Cécile Orsoni le Mercredi 26 Juin 2024 à 20:30

La Cour d'appel de Bastia, sous l'impulsion de sa présidente Hélène Davo, organise un colloque ce jeudi 27 et vendredi 28 juin sur les traditions insulaires et les lois républicaines en Corse. Destiné à promouvoir une justice ouverte et connectée à la société, cet événement réunit des experts de divers horizons pour une réflexion approfondie sur des sujets structurants pour l'identité corse.
Hélène Davo nous en dit plus



Hélène Davo, présidente de la Cour d'appel de Bastia
Hélène Davo, présidente de la Cour d'appel de Bastia
- Quels sont les objectifs de ce colloque sur les traditions insulaires et les lois de la République en Corse ? À qui s’adresse-t-il ?
- Lors de ma prise de fonctions comme première présidente de la Cour d'appel de Bastia, voilà bientôt deux ans, j'avais pris un engagement : celui d'ouvrir au maximum la Cour vers l'extérieur pour la faire rayonner dans la société corse au sens large. Raison pour laquelle, nous avons, le Procureur Général et moi-même, organisé il y a quelques semaines un séminaire en matière de droit de l'environnement avec l'Italie, resserré considérablement les liens avec l'université de Corte, et organisé un forum des métiers. 
Ce colloque s'inscrit  dans cette ambition d'ouverture de la justice vers  la société. Il tend également à donner de la hauteur et à contribuer à une réflexion sur des sujets de fond très structurants qui traversent la société corse. Je suis très attachée à l'indépendance de la justice, mais cela ne doit pas conduire à un repli sur soi.

- Quelle est l'importance d'un tel événement pour la Cour d'appel de Bastia ?

* [Enregistrements fournis]

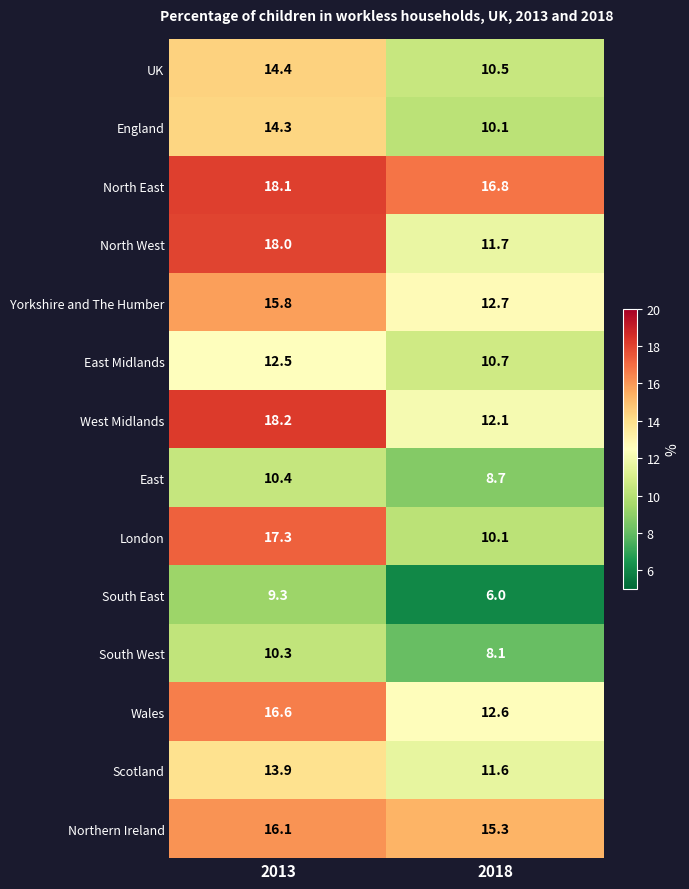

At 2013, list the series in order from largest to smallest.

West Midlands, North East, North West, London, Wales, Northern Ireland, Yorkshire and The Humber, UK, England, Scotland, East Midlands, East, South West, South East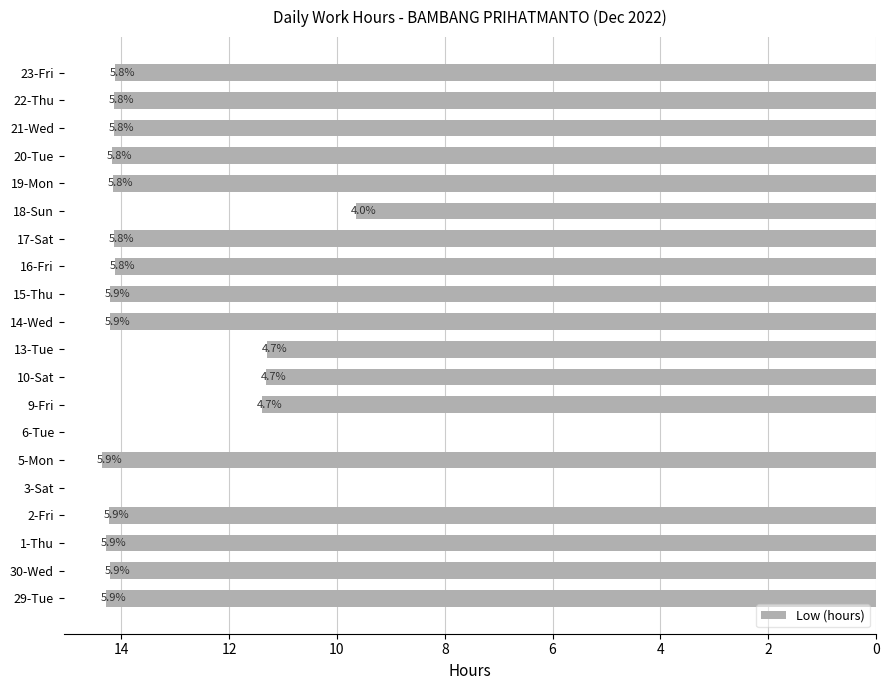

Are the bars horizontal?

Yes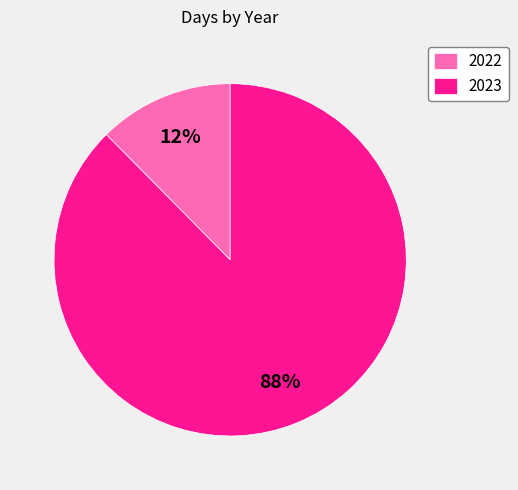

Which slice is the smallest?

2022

* [Consigne] Recopiez sans aucune modification, dans l'article sur le colloque de la Cour d'appel de Bastia, le passage qui va de « Cécile Orsoni le » jusqu'à « pour l'identité corse. ».

* [Corrigé]
Cécile Orsoni le Mercredi 26 Juin 2024 à 20:30

La Cour d'appel de Bastia, sous l'impulsion de sa présidente Hélène Davo, organise un colloque ce jeudi 27 et vendredi 28 juin sur les traditions insulaires et les lois républicaines en Corse. Destiné à promouvoir une justice ouverte et connectée à la société, cet événement réunit des experts de divers horizons pour une réflexion approfondie sur des sujets structurants pour l'identité corse.